The cases cited by plaintiff, of which the case of Smith v. Huie-Hodge Lumber Co., 123 La. 959, 49 So. 655, is the leading one, to the effect that the sale of standing timber on land, though the timber is by clear intention of the contracting parties to be severed from the soil, is the sale of an immovable and not the sale of a movable, are not applicable, because the Legislature by Act No. 188 of 1904 made a special condition in the sale of standing, timber, though made with a view to its separation from the land, in calling it the sale of an immovable and consequently as such being open to attack for lesion beyond moiety. A reading of the leading case, supra, Judge Mpnroe organ of the court, clearly shows that the French commentators were unanimous in holding that “where standing timber is sold, in order to be separated from the soil (coupe de bois), it is a sale of movable property, and is not subject to attack for lesion.” 123 La. at page 963, 49 So. at page 656. It is only by legislative enactment that the exception is made.
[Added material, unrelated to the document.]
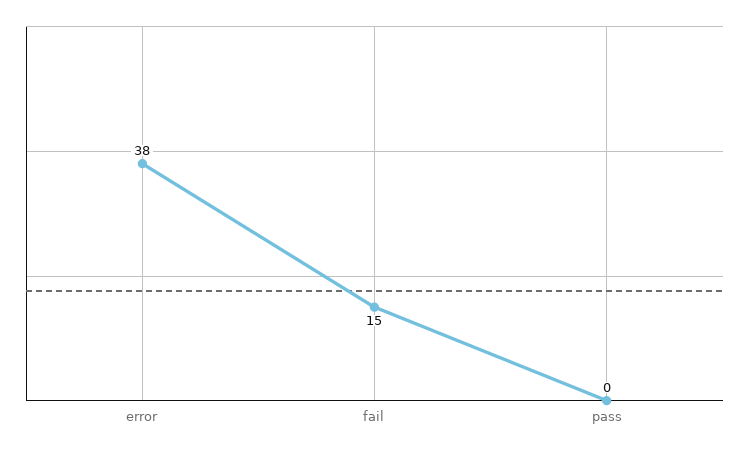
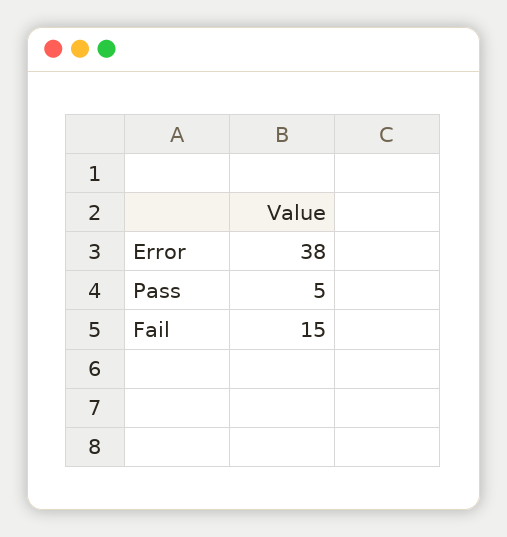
pass: 0 -> 5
To make an analogy here, we say that it is by the clear declaration of the contracting parties that the exception is made; that what is normally and legally accepted as an immovable — a building on a lot — becomes a movable.

Therefore, the attack based upon the doctrine of lesion beyond moiety, peculiar to Louisiana, cannot be sustained.

Accordingly, for all and any of the above reasons, we grant the motion to dismiss for the failure of plaintiff to state a claim for which relief can be granted. Judgment will be signed accordingly.